Security researchers have recently come across a new proof of concept exploit which attacks antivirus programs. Dubbed AVGater, the exploit has found a way to compromise antivirus quarantines in order to gain full control over the infected device.
The security researcher who disclosed the issue was Florian Bogner from Vienna, Austria. He named the exploit AVGater because, as he says, “every new vulnerability needs its own name and logo.” According to Bogner, AVGater operates by “manipulating the restore process from the virus quarantine.”
“By abusing NTFS directory junctions, the AV quarantine restore process can be manipulated, so that previously quarantined files can be written to arbitrary file system locations.” – shared Bogner in his blog – “By restoring the previously quarantined file, the SYSTEM permissions of the AV Windows user mode service are misused, and the malicious library is placed in a folder where the currently signed in user is unable to write to under normal conditions.”
Bogner said that he immediately informed Emsisoft, Kaspersky Lab, Trend Micro, Ikarus Security Software, Check Point, and Malwarebytes of the issue and they have all already released patched for their affected products. Since the researcher didn’t specifically mention neither Symantec nor McAfee in his blog post, so far, neither of the two vendors have responded to questions.

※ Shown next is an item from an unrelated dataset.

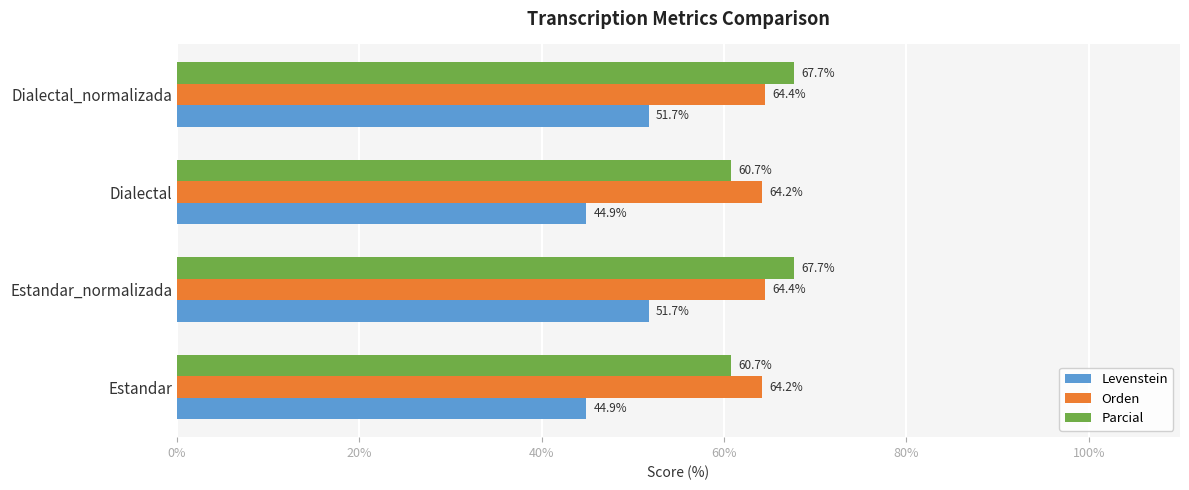

What is the average value of the Levenstein series?

48.3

Bogner strongly recommends that users keep their antivirus software updated in order to avoid being attacked by AVGater. However, he also added that there are limitations to the exploit.
“As AVGator can only be exploited if the user is allowed to restore previously quarantined files, I recommend everyone within a corporate environment to block normal users from restoring identified threats.” – stated Bogner – “This is wise in any way.”

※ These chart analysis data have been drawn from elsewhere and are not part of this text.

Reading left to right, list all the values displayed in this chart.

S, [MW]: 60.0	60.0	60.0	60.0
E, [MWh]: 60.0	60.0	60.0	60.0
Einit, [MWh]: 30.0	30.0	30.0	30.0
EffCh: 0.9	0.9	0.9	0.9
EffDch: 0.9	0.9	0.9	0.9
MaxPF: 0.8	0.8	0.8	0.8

According to Satya Gupta, the founder and CTO of Virsec Systems, an application threat software company based in San Jose, California, AVGater is proof that attackers have found another way that allows them to manipulate “legitimate processes to launch malicious code or scripts.”

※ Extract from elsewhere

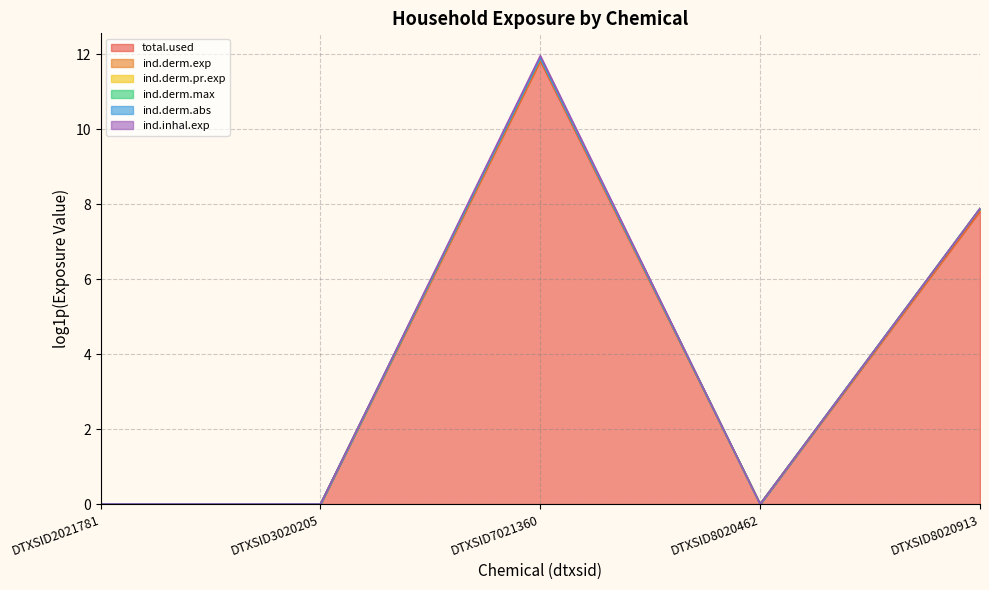

True or false: ind.derm.max and ind.derm.pr.exp cross at least once.

False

“It’s also another nail in the coffin for conventional signature-based antivirus solutions. We’ve known for a while that fileless and memory-based exploits fly under the radar of most AV systems, but now hackers can use AV tools to essentially disable themselves.” – Gupta said to SearchSecurity – “Hackers are relentless and will inevitably find clever ways to bypass perimeter security. The battle has to move to protecting the integrity of applications for process and memory exploits.”